_Description of the task_: With the images removed, repeat the data below exactly.

Data for review: Begin

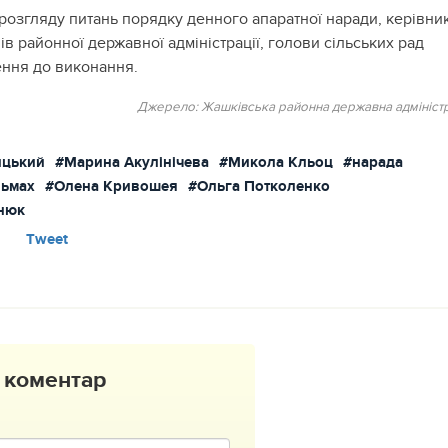
 розгляду питань порядку денного апаратної наради, керівни
лів районної державної адміністрації, голови сільських рад
ння до виконання.
Джерело: Жашківська районна державна адміністр
ицький
#Марина Акулінічева
#Микола Кльоц
#нарада
льмах
#Олена Кривошея
#Ольга Потколенко
нюк
Tweet
 коментар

Data for review: End

_Answer space_:
 розгляду питань порядку денного апаратної наради, керівни
лів районної державної адміністрації, голови сільських рад
ння до виконання.
Джерело: Жашківська районна державна адміністр
ицький
#Марина Акулінічева
#Микола Кльоц
#нарада
льмах
#Олена Кривошея
#Ольга Потколенко
нюк
Tweet
 коментар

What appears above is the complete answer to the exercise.